> [TO-DO ITEM]: Word for word, restate the entries below, but exclude the images.

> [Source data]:
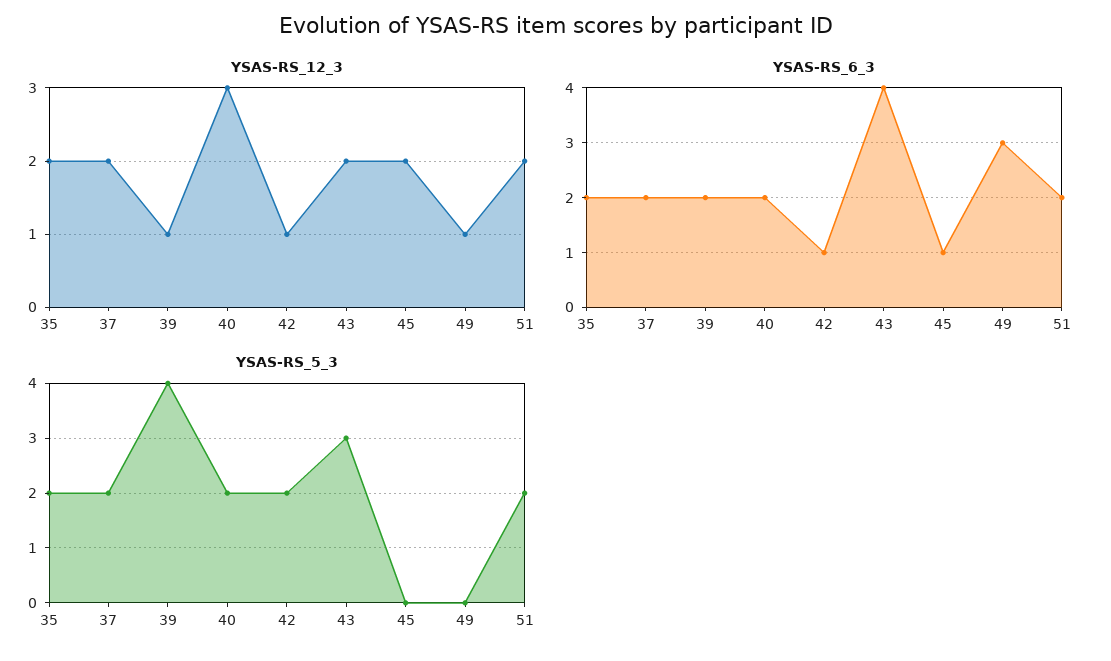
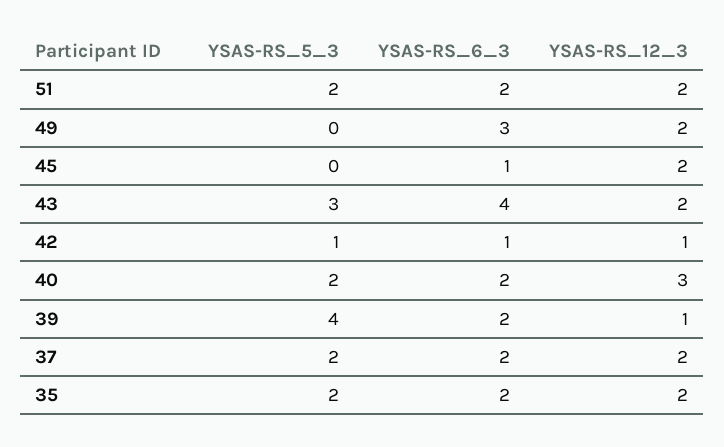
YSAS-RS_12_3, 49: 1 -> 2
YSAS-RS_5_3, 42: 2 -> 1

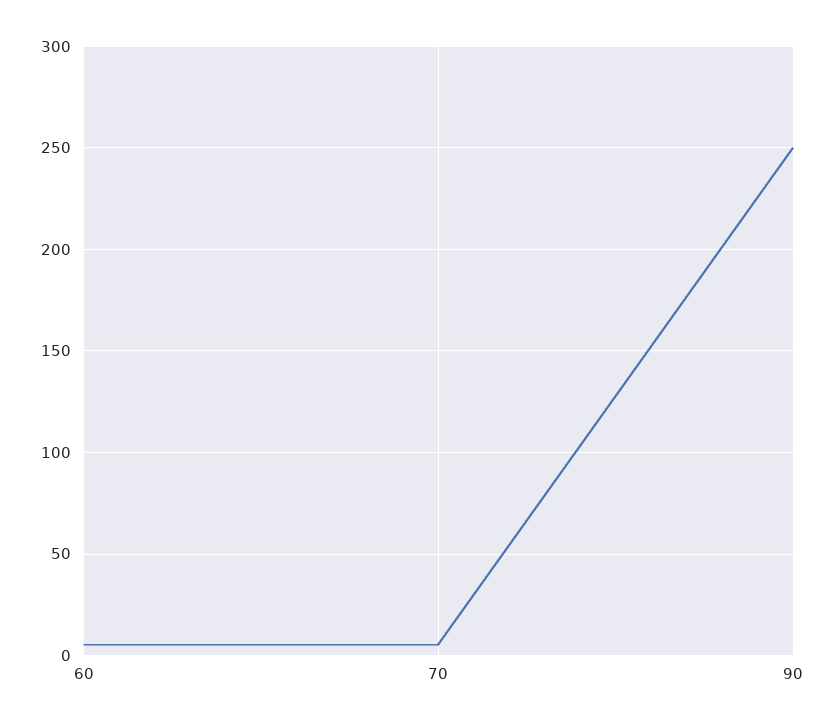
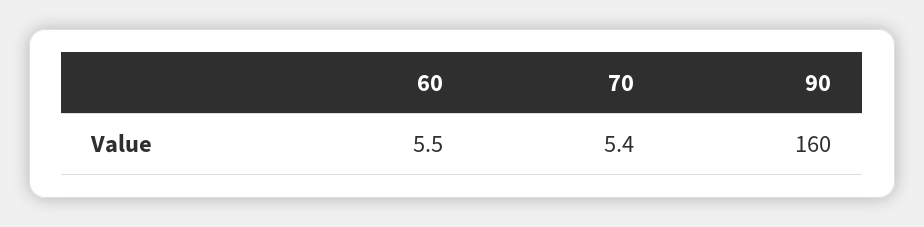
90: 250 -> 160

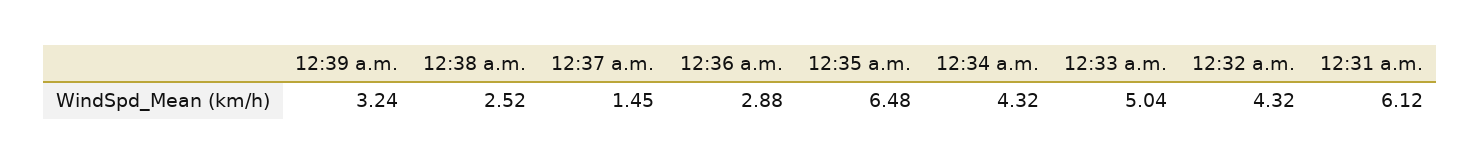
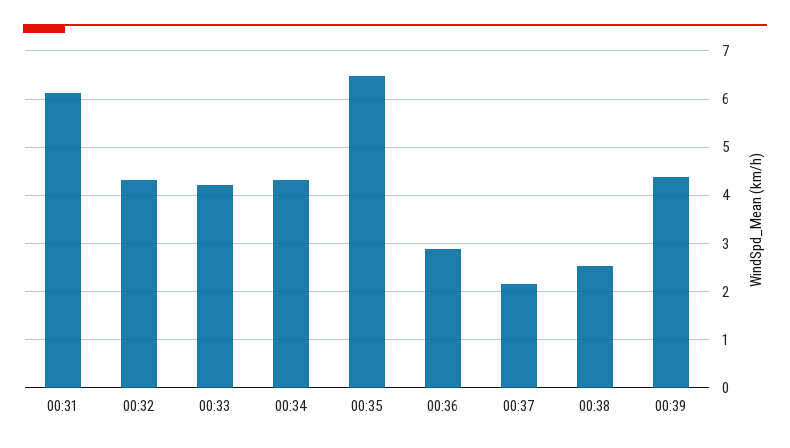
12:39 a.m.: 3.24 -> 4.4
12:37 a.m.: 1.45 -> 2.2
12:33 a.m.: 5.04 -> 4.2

> [EXERCISE SOLUTION]:
YSAS-RS_12_3, 49: 1 -> 2
YSAS-RS_5_3, 42: 2 -> 1

90: 250 -> 160

12:39 a.m.: 3.24 -> 4.4
12:37 a.m.: 1.45 -> 2.2
12:33 a.m.: 5.04 -> 4.2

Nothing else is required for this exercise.